## TRY IT
From the first line to the last, repeat the data exactly and drop the pictures.

## DATA SEGMENT
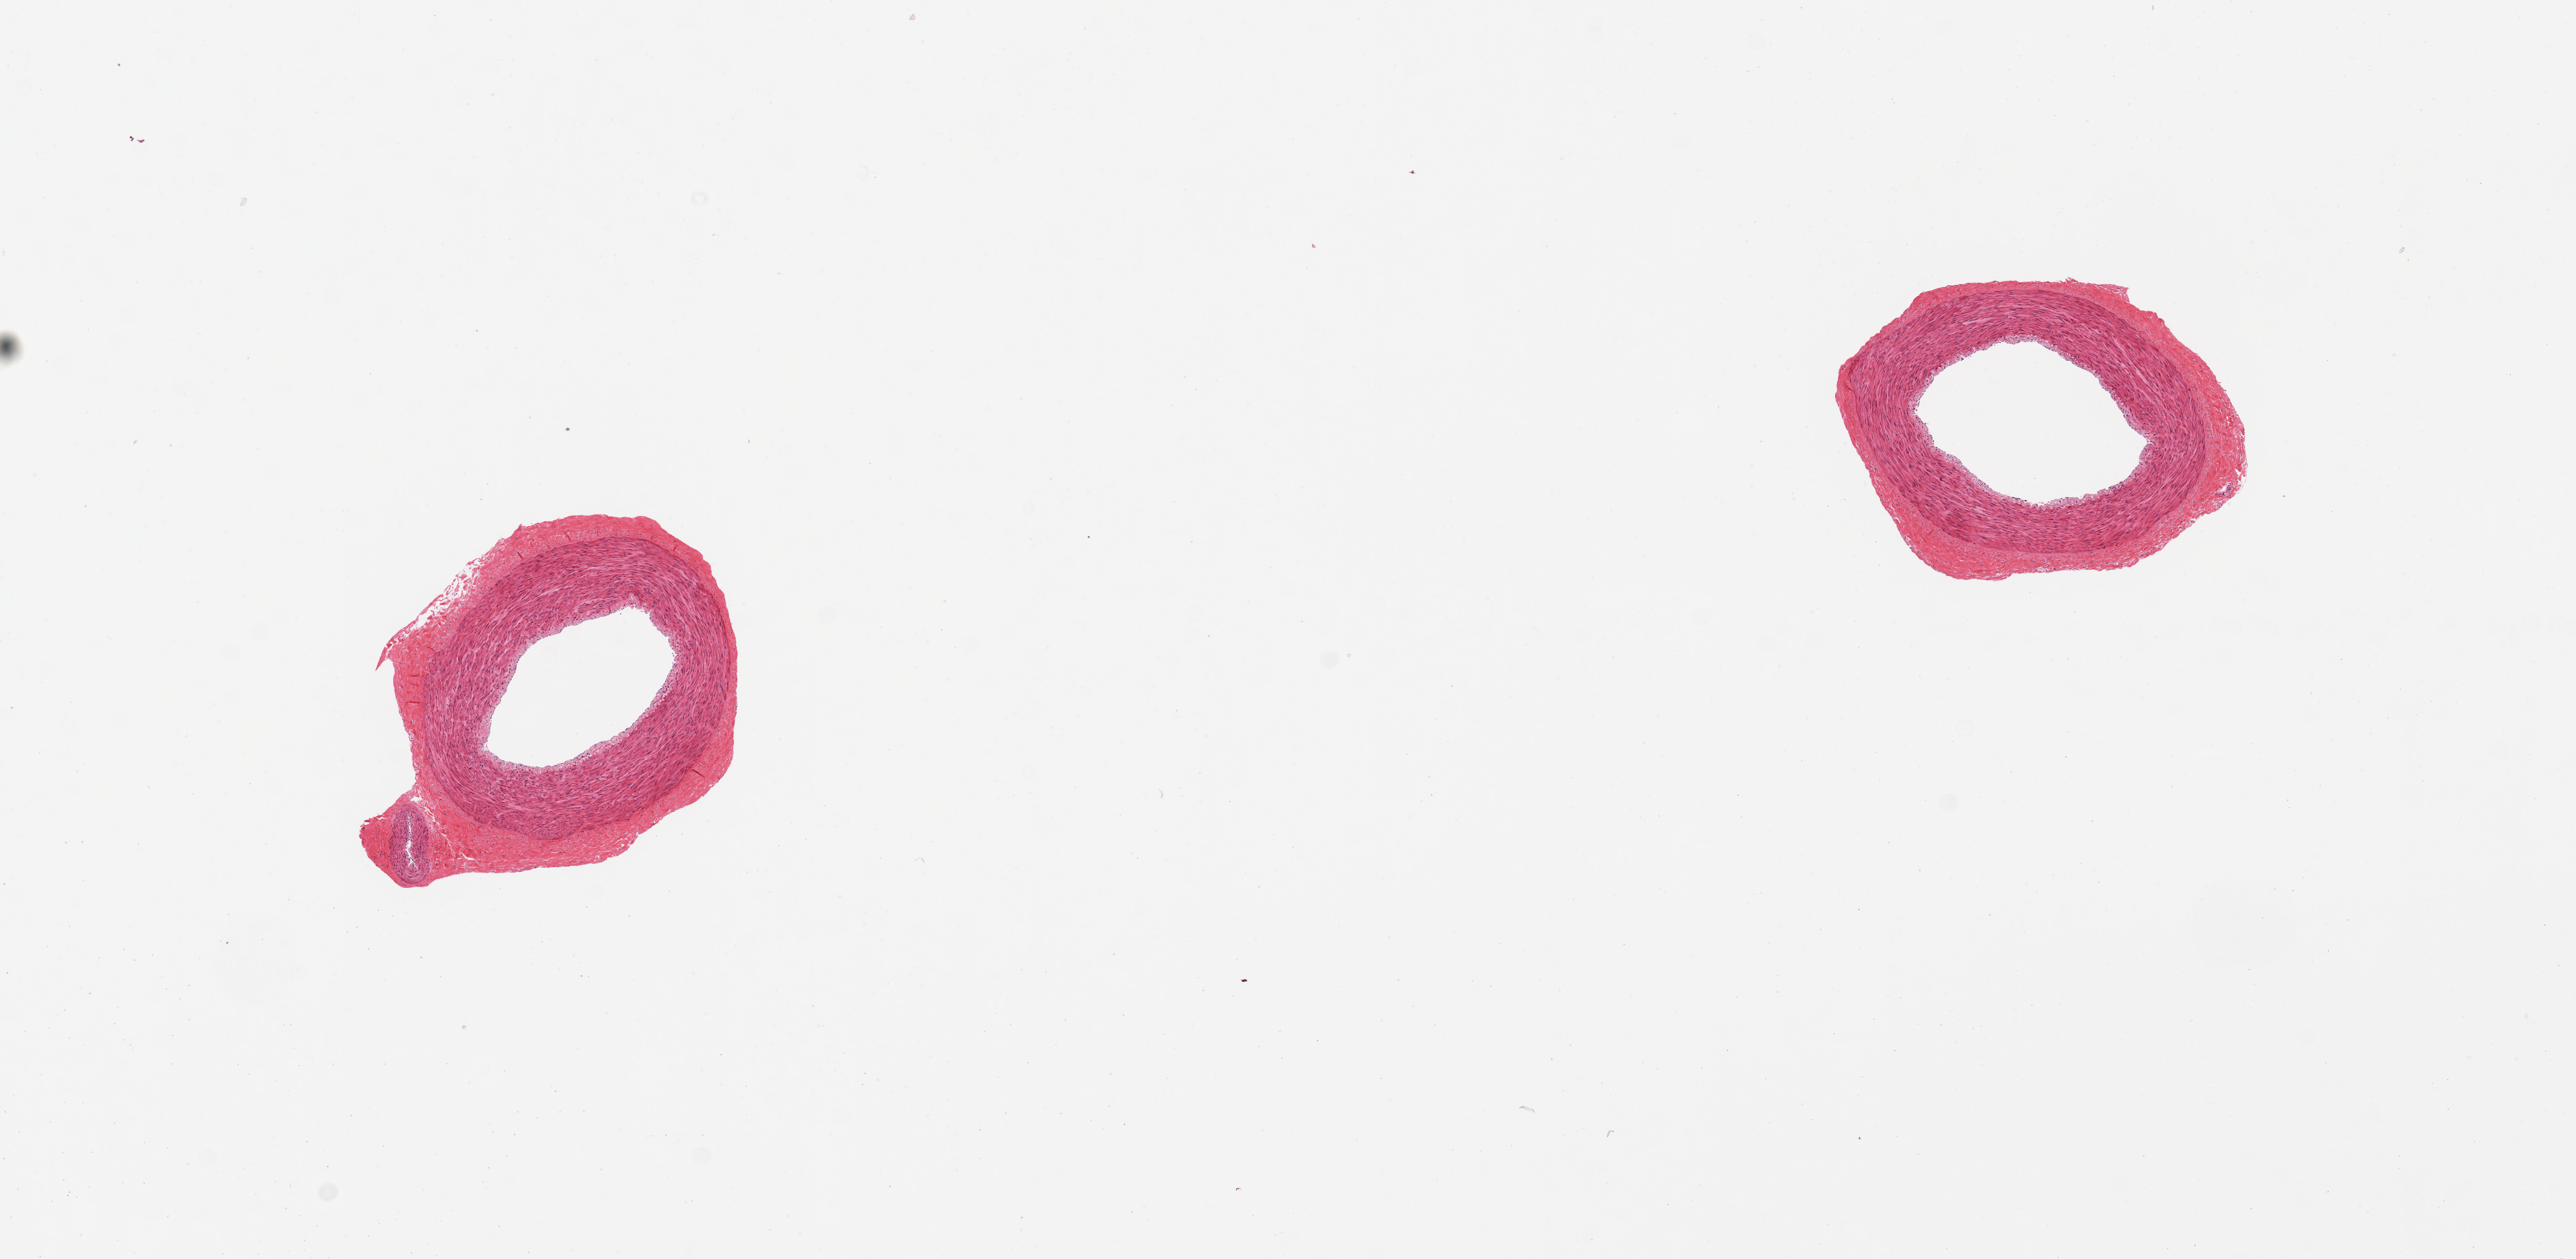
Haematoxylin and eosin whole-slide image, brightfield, whole scanned area (about 14.8 x 7.2 mm, from a 20x scan) shown as a low-resolution overview, PAXgene-fixed, paraffin-embedded tissue, sampled site (target tissue): tibial artery, tissue donor sample. Donor sex: male.
• review note (as recorded): 2 pieces; excellent normal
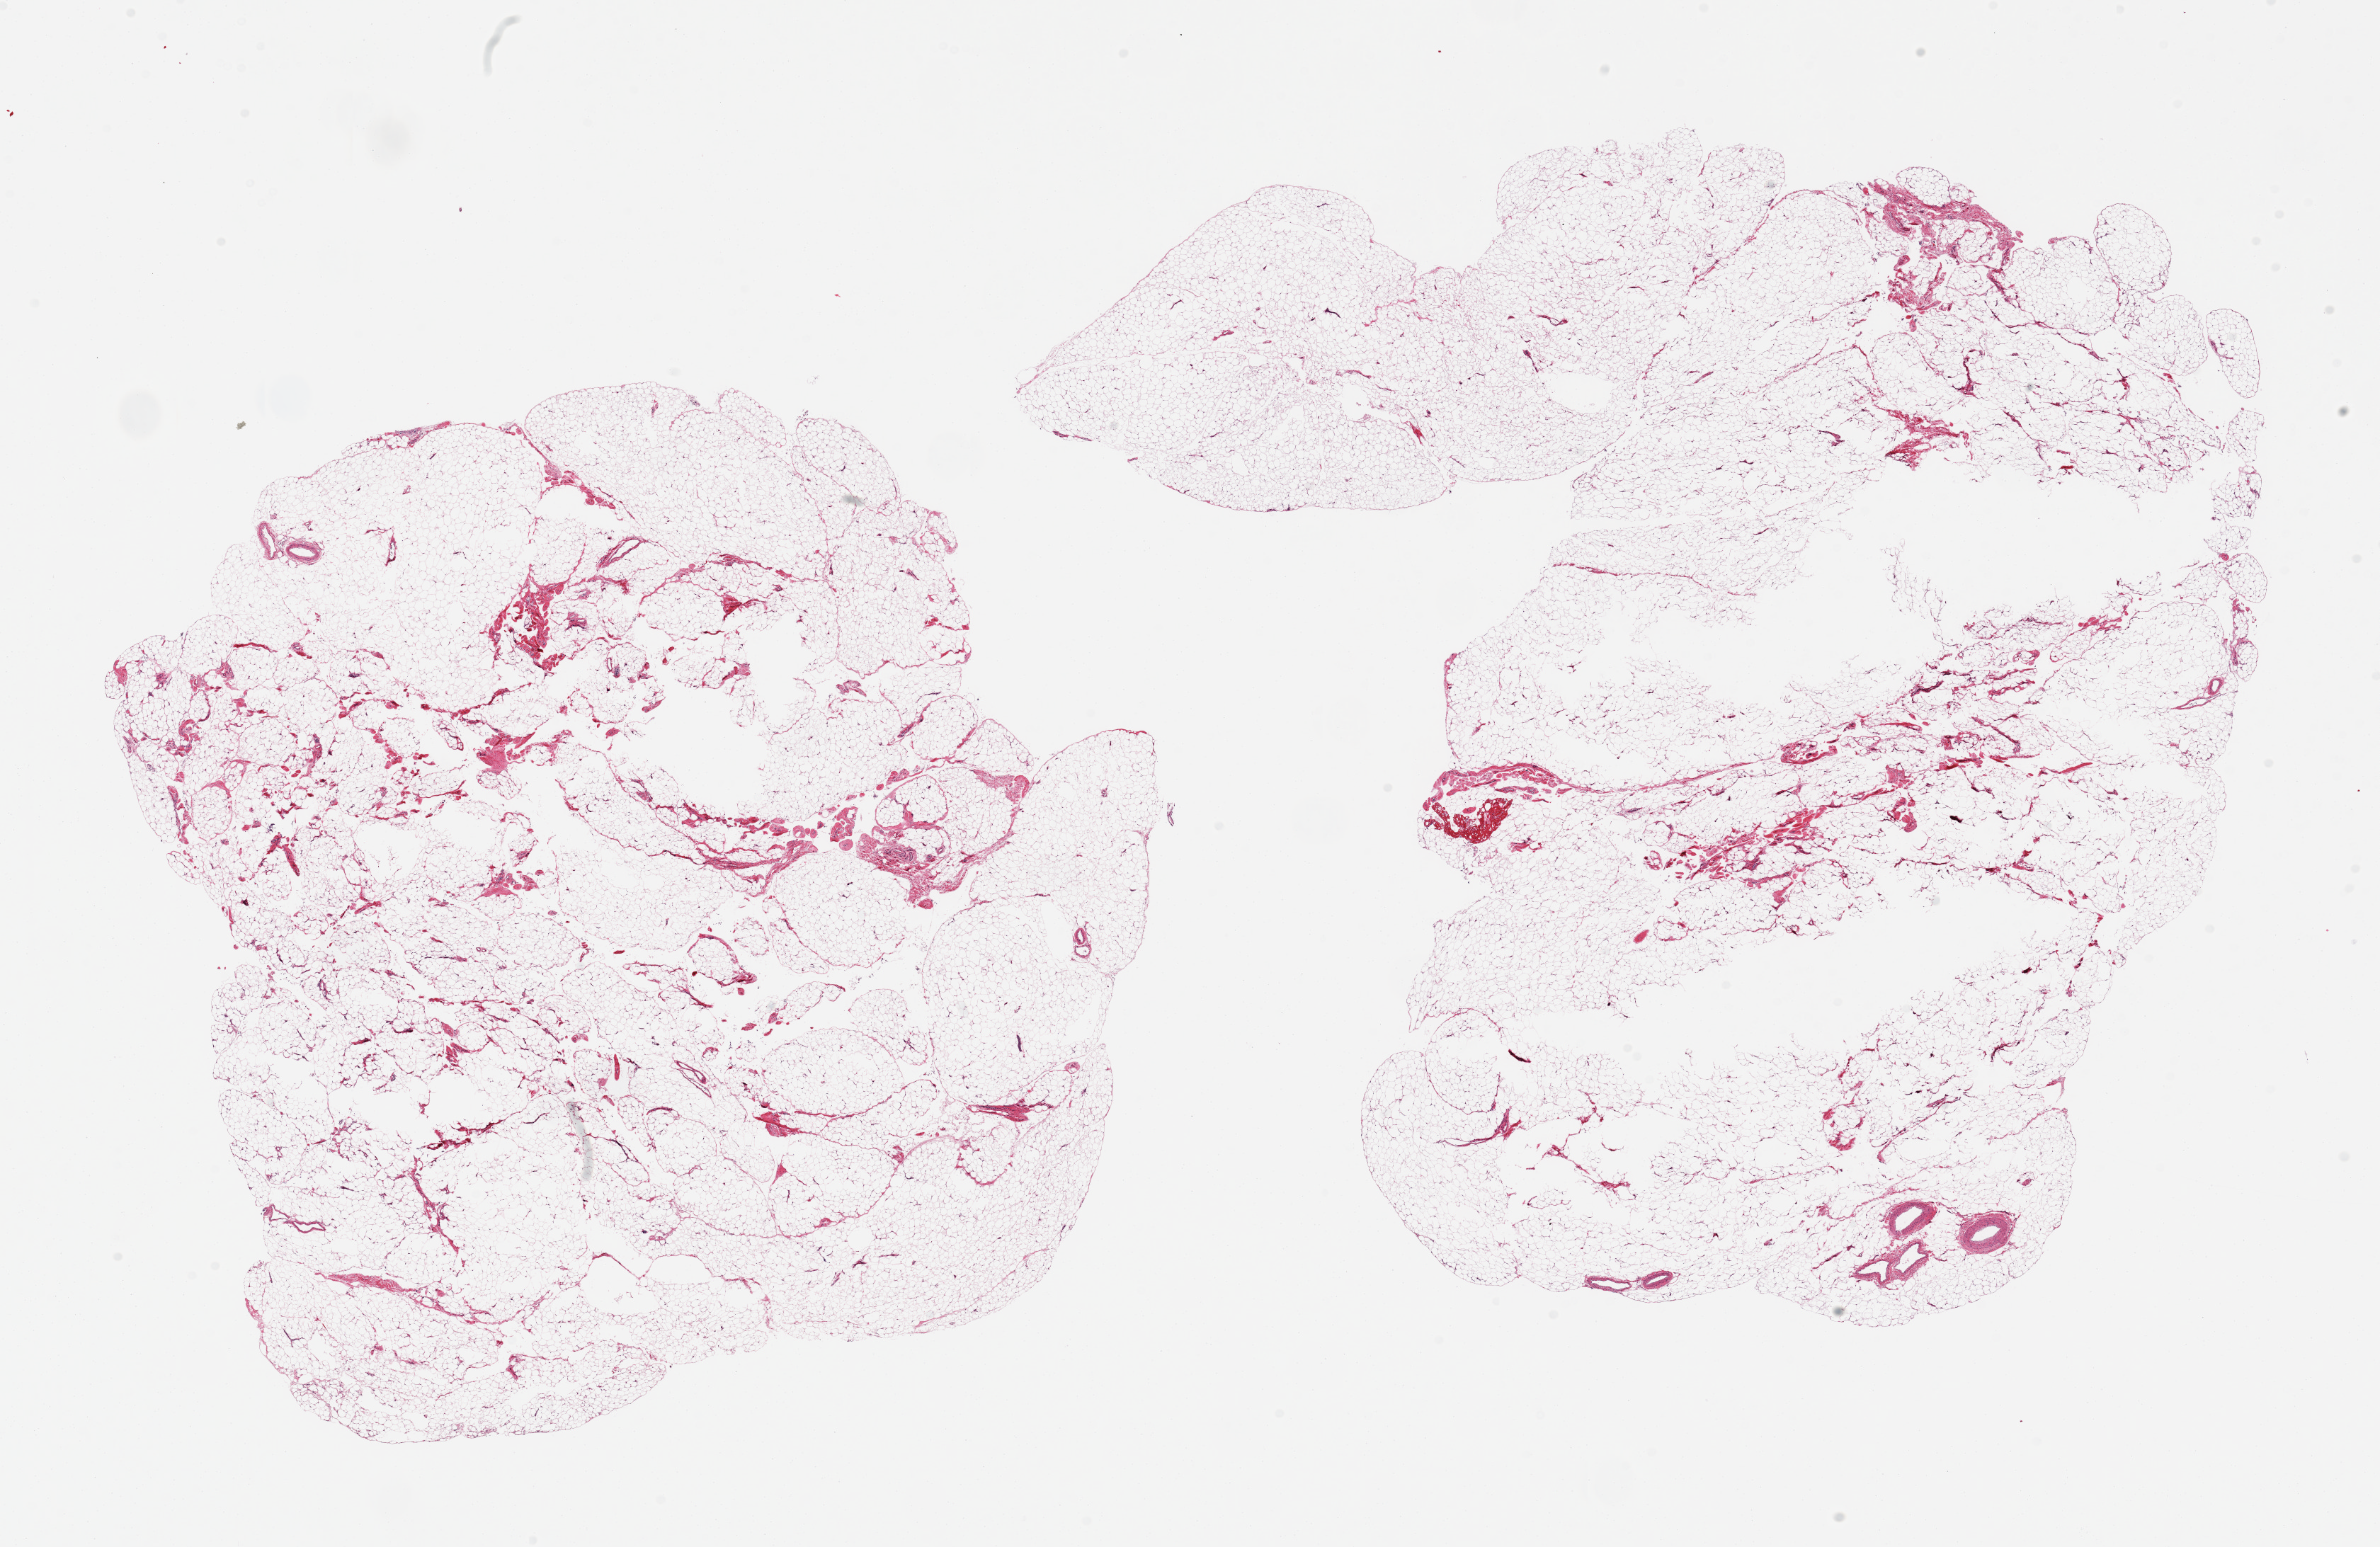
Hematoxylin and eosin (H&E) whole-slide image, brightfield, a low-resolution overview of the entire scanned area, about 26.6 x 17.3 mm, PAXgene-fixed, paraffin-embedded tissue, target tissue: omentum, tissue donor sample. Donor: female.
Pathologist's review note for this sample: 2 pieces; <5% fibrovascular content.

## ANSWER BELOW
Haematoxylin and eosin whole-slide image, brightfield, whole scanned area (about 14.8 x 7.2 mm, from a 20x scan) shown as a low-resolution overview, PAXgene-fixed, paraffin-embedded tissue, sampled site (target tissue): tibial artery, tissue donor sample. Donor sex: male.
• review note (as recorded): 2 pieces; excellent normal
Hematoxylin and eosin (H&E) whole-slide image, brightfield, a low-resolution overview of the entire scanned area, about 26.6 x 17.3 mm, PAXgene-fixed, paraffin-embedded tissue, target tissue: omentum, tissue donor sample. Donor: female.
Pathologist's review note for this sample: 2 pieces; <5% fibrovascular content.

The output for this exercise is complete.